Roger: Vanilla, leather, tar, oil, oranges, amber (Hypericum), grapes, hazelnut, walnut, sherry and camphor. Less marked than the 43%; is there a second passage? Or do the additional 3% help letting Caroni develop? I would say that this version is more Caroni, elegant and delicate than the 43%, which is heavier and more vinous.

Palate: Very intense and flavourful despite the low abv. Sherry-dipped rubber, dark, candied fruits and old leather are some of the more straightforward impressions. Then caramel pudding, brown sugar as well as a nice mix of dirtier and sweeter notes.
Roger: Lots of dried fruits and vanilla. The tar, the oil, as in the nose, is more marked. Beautiful brown sugar and caramel add a lot of flavour to this version. The fruits are also present with more bitter orange and red fruits. The nutmeg is always there without being stifling.

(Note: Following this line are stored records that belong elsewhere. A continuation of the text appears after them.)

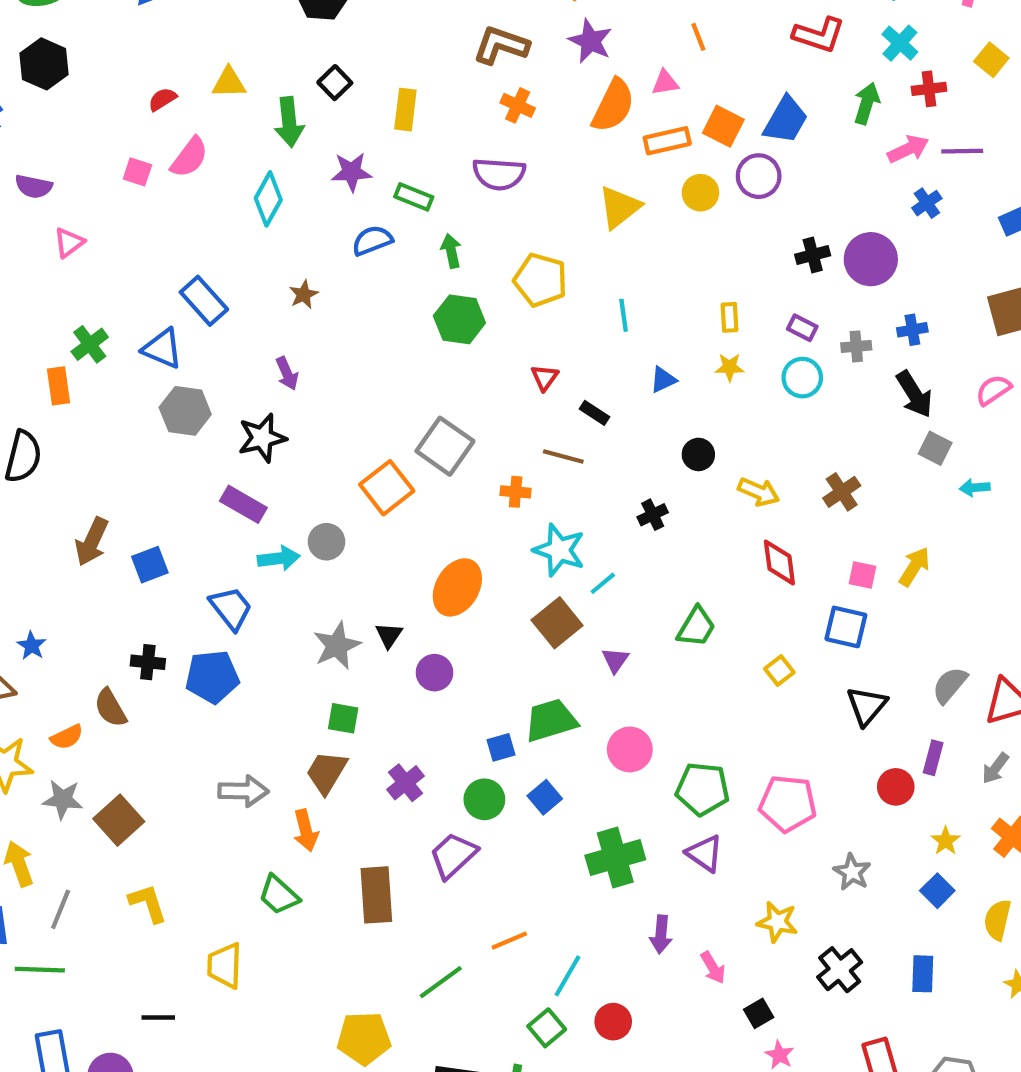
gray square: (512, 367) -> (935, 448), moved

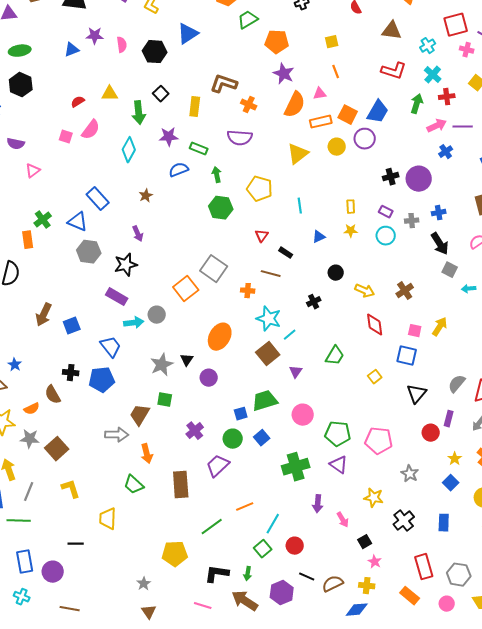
brown L-shape: (501, 45) -> (224, 84), moved
brown trapezoid: (326, 772) -> (140, 415), moved

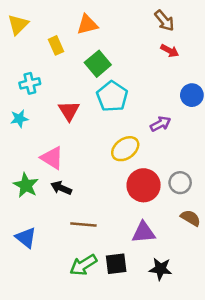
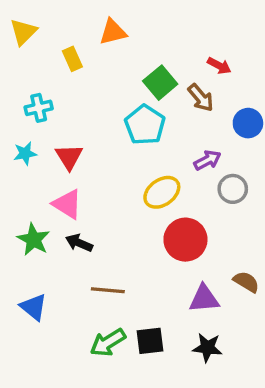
brown arrow: (164, 21) -> (201, 98), moved
green square: (98, 64) -> (160, 83), moved
red triangle: (69, 111) -> (69, 157), moved
gray circle: (180, 183) -> (233, 189), moved
purple triangle: (144, 232) -> (204, 299), moved

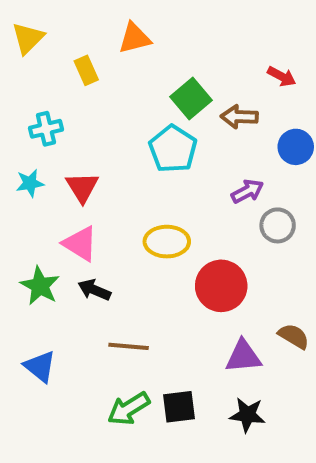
red arrow: (219, 66) -> (282, 76), moved
brown arrow: (201, 98) -> (239, 117), turned 132
yellow ellipse: (162, 192) -> (167, 242), moved, turned 36

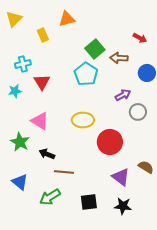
red triangle: (82, 187) -> (42, 82), moved
black arrow: (94, 290) -> (47, 154), moved
purple triangle: (243, 356) -> (121, 177), turned 42
green arrow: (129, 409) -> (50, 197), moved

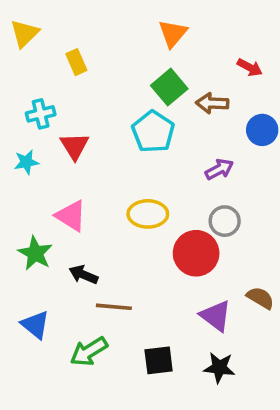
orange triangle: (67, 19) -> (173, 33), moved, turned -36
gray circle: (138, 112) -> (225, 221), moved

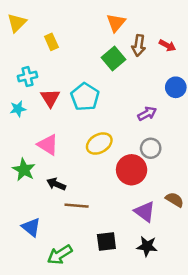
brown arrow: (212, 103) -> (139, 45), moved, turned -84
cyan pentagon: (153, 132) -> (85, 97), moved
yellow ellipse: (148, 214) -> (99, 143), turned -30
blue triangle: (35, 325) -> (31, 227), moved
green arrow: (89, 351) -> (60, 255), moved

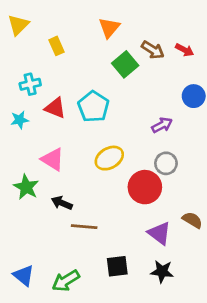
orange triangle: (116, 23) -> (109, 28), moved
brown arrow: (139, 45) -> (153, 50), turned -66
red triangle: (50, 98) -> (55, 108), turned -36
blue triangle: (31, 227) -> (24, 275), moved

Finish: Medium long with the best of both worlds, i.e. the Caroni distillate and the Sherry barrel.
Verdict: A very nice rum at a pleasant drinking strength. Caroni has never been better at <50%, let alone with a Sherry finish.
Roger: I really like this version, leaving more room for Caroni while having a relatively soft side. If you are looking for a Caroni, the 46% version is perfect to share with your friends who do not know Caroni (darn Roger, this is exactly what I did… stop copying! 😀 -SCR). The Caroni side is there but it is slightly softened by the Sherry. The 43% version is far away from Caroni… But personally I find it really good and I take a lot of pleasure tasting this bottle.

To conclude, Roger has one final question: “Why have a Sherry finish with Caroni? Were the barrels not good enough to hide something? In any case, well done Bristol, this was very good once again!”

I think he has a point here. While finishes are often nice and add further nuances to otherwise well-known, standard products (we’ve had plenty of examples on this blog, just take this Port Mourant or Worthy Park), I feel that they are often overused. Many times they just create very generic products (hello a certain Bajan producer, hello also Berlin-based subscription rum dealer) or are used to mask bad barrels or distillates, or simply immature juices. This has become a problem with Scotch Whisky in particular and given the increased demand for Rum and the shortage of decently mature supply I can see how that might become more and more prominent with our spirit of choice as well.